◆ Exercise ◆
Lines from the line with "18: (184, 27)" to the line with "53: (294, 134)" in the entries below, and only those, must be output exactly, with both ends included.

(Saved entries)
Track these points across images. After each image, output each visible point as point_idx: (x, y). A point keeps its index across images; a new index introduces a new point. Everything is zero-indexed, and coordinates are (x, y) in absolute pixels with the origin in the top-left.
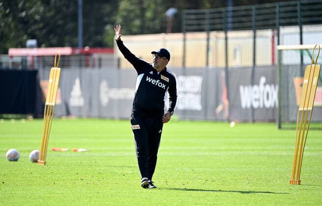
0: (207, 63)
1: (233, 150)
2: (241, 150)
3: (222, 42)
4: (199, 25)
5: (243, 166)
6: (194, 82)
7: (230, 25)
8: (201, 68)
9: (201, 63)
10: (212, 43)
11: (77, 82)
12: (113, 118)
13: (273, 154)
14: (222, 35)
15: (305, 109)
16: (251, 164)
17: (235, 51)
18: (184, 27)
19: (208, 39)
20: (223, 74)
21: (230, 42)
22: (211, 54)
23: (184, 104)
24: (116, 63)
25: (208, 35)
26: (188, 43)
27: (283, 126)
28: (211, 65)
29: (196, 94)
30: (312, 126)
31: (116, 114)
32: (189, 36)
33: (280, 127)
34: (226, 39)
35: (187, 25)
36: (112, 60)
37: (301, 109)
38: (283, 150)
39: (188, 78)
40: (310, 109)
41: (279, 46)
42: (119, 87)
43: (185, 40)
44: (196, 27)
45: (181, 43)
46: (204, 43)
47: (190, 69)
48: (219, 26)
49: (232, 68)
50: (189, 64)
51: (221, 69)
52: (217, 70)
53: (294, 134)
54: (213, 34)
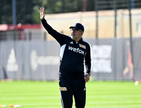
0: (115, 35)
1: (137, 104)
3: (127, 18)
4: (109, 4)
6: (105, 50)
7: (133, 4)
8: (110, 39)
9: (111, 35)
10: (119, 18)
11: (13, 52)
12: (41, 80)
14: (126, 12)
17: (137, 24)
18: (97, 7)
19: (116, 16)
20: (128, 43)
21: (133, 18)
22: (118, 28)
23: (98, 68)
24: (43, 36)
25: (116, 13)
26: (100, 19)
28: (119, 36)
29: (107, 59)
31: (44, 77)
32: (101, 13)
34: (130, 15)
35: (98, 5)
36: (40, 34)
42: (46, 55)
43: (97, 17)
44: (105, 7)
45: (94, 20)
46: (113, 19)
47: (102, 40)
48: (124, 5)
49: (136, 39)
50: (101, 36)
51: (127, 39)
52: (124, 40)
54: (120, 12)
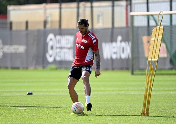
1: (98, 91)
2: (104, 91)
5: (106, 103)
6: (68, 40)
8: (73, 30)
10: (81, 10)
12: (6, 68)
13: (128, 93)
14: (88, 4)
15: (153, 59)
16: (112, 101)
17: (99, 16)
19: (78, 8)
21: (95, 10)
23: (60, 56)
24: (9, 26)
25: (78, 5)
26: (63, 10)
27: (135, 72)
29: (69, 48)
30: (157, 72)
31: (9, 65)
32: (64, 5)
33: (132, 74)
34: (92, 7)
36: (6, 23)
37: (149, 59)
38: (135, 90)
39: (63, 37)
40: (156, 59)
41: (131, 13)
42: (11, 44)
43: (60, 8)
45: (58, 11)
46: (75, 10)
47: (65, 30)
49: (97, 29)
50: (64, 26)
53: (144, 78)
54: (82, 4)
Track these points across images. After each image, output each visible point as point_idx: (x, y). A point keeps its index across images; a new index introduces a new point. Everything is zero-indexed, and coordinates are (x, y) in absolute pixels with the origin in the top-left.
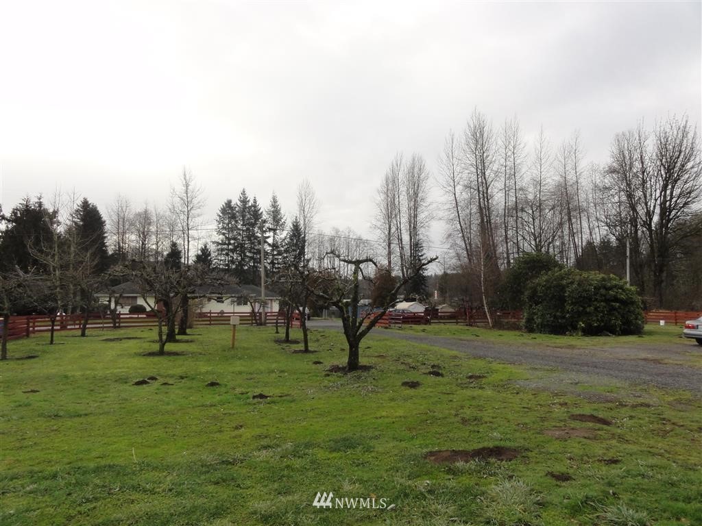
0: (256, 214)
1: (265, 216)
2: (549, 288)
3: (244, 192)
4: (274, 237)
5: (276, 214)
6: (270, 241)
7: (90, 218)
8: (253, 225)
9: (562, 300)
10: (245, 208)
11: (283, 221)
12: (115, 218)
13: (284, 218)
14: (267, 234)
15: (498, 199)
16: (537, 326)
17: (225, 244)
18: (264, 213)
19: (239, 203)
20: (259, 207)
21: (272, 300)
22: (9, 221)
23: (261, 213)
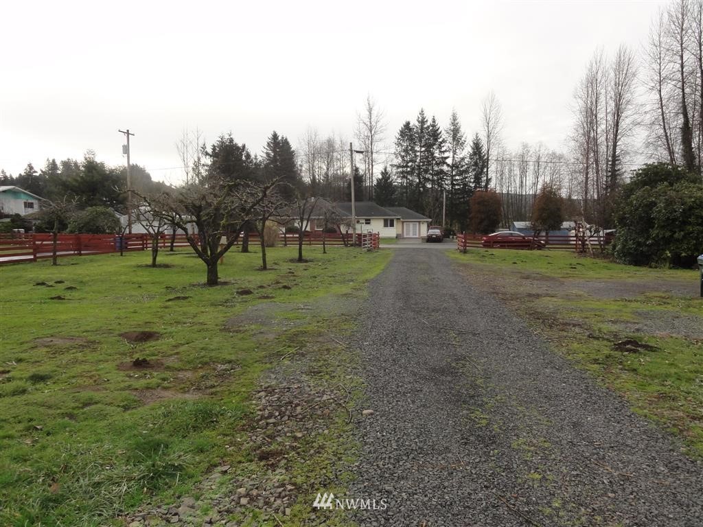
0: (435, 134)
1: (444, 135)
3: (422, 111)
4: (454, 157)
5: (455, 132)
6: (449, 161)
7: (280, 147)
8: (431, 145)
10: (422, 129)
11: (463, 139)
12: (306, 148)
13: (464, 136)
14: (446, 155)
17: (403, 167)
18: (443, 132)
19: (417, 124)
20: (438, 127)
21: (419, 222)
22: (211, 156)
23: (440, 133)
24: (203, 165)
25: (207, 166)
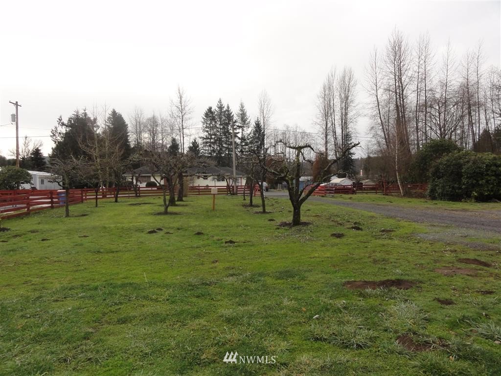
0: (229, 116)
1: (235, 118)
2: (449, 166)
3: (220, 100)
4: (242, 133)
5: (243, 116)
6: (240, 135)
7: (117, 123)
8: (228, 124)
9: (459, 175)
10: (221, 112)
11: (248, 120)
12: (134, 122)
13: (249, 119)
14: (237, 131)
15: (412, 98)
16: (439, 195)
17: (208, 138)
18: (235, 115)
19: (217, 109)
20: (231, 111)
21: (241, 177)
22: (67, 126)
23: (233, 116)
24: (60, 133)
25: (63, 134)
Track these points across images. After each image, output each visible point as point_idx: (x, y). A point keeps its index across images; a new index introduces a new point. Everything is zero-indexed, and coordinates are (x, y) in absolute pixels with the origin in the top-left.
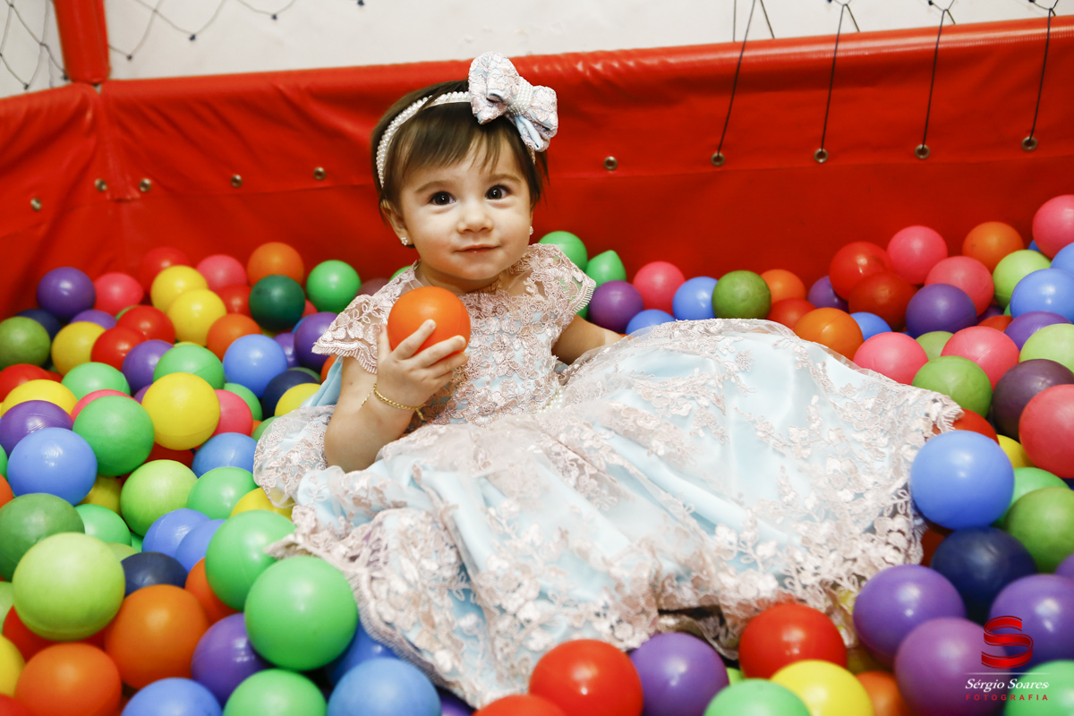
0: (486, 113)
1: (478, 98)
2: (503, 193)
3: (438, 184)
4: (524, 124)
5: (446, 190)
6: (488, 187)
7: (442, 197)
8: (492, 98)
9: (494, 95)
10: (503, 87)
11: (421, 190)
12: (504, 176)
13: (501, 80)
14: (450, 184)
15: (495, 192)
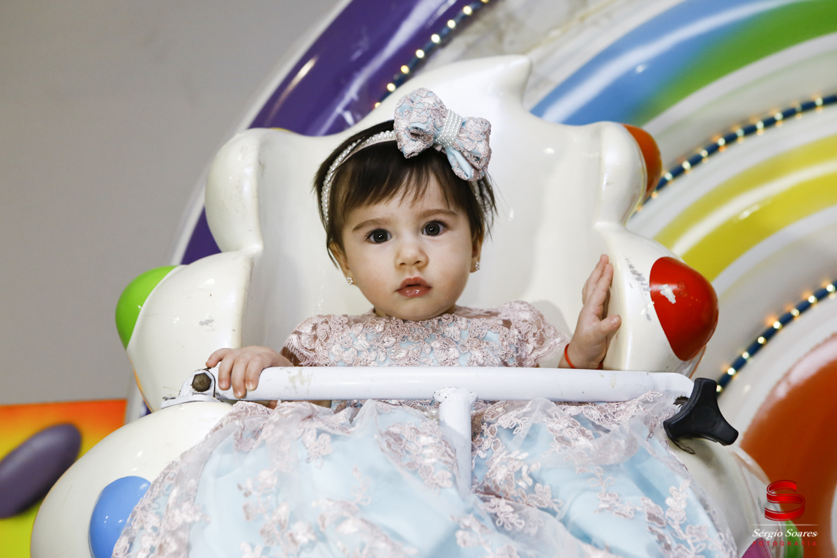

◆ Reply to the task ◆
18: (184, 27)
19: (208, 39)
20: (223, 74)
21: (230, 42)
22: (211, 54)
23: (184, 104)
24: (116, 63)
25: (208, 35)
26: (188, 43)
27: (283, 126)
28: (211, 65)
29: (196, 94)
30: (312, 126)
31: (116, 114)
32: (189, 36)
33: (280, 127)
34: (226, 39)
35: (187, 25)
36: (112, 60)
37: (301, 109)
38: (283, 150)
39: (188, 78)
40: (310, 109)
41: (279, 46)
42: (119, 87)
43: (185, 40)
44: (196, 27)
45: (181, 43)
46: (204, 43)
47: (190, 69)
48: (219, 26)
49: (232, 68)
50: (189, 64)
51: (221, 69)
52: (217, 70)
53: (294, 134)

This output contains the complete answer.